**Exercise prompt**
What you return must be every line below that includes the word "call".

Plain-text document sources
* * *

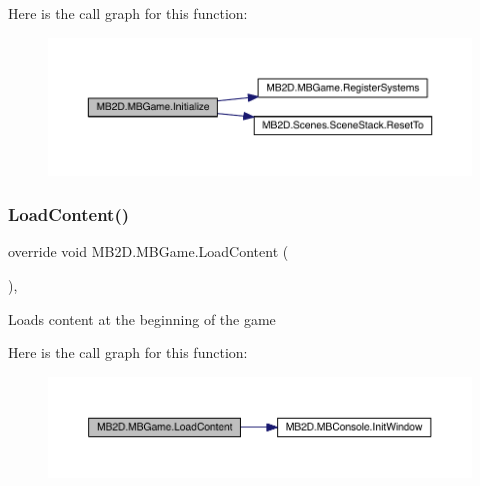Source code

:Here is the call graph for this function\+:\nopagebreak
\begin{figure}[H]
\begin{center}
\leavevmode
\includegraphics[width=350pt]{class_m_b2_d_1_1_m_b_game_a2157be479c1831c49301cd472cc01cde_cgraph}
\end{center}
\end{figure}
\hypertarget{class_m_b2_d_1_1_m_b_game_a64ee7de17491790b25b326a644789082}{}\label{class_m_b2_d_1_1_m_b_game_a64ee7de17491790b25b326a644789082} 
\subsubsection{\texorpdfstring{Load\+Content()}{LoadContent()}}
{\footnotesize\ttfamily override void M\+B2\+D.\+M\+B\+Game.\+Load\+Content (\begin{DoxyParamCaption}{ }\end{DoxyParamCaption})\hspace{0.3cm}{\ttfamily [inline]}, {\ttfamily [protected]}}



Loads content at the beginning of the game 

Here is the call graph for this function\+:\nopagebreak
\begin{figure}[H]
\begin{center}
\leavevmode
\includegraphics[width=350pt]{class_m_b2_d_1_1_m_b_game_a64ee7de17491790b25b326a644789082_cgraph}
\end{center}
\end{figure}
\hypertarget{class_m_b2_d_1_1_m_b_game_ad7e9a60dbaefe1416db0456b07b13487}{}\label{class_m_b2_d_1_1_m_b_game_ad7e9a60dbaefe1416db0456b07b13487}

* * *

**Solution to this exercise**
:Here is the call graph for this function\+:\nopagebreak
Here is the call graph for this function\+:\nopagebreak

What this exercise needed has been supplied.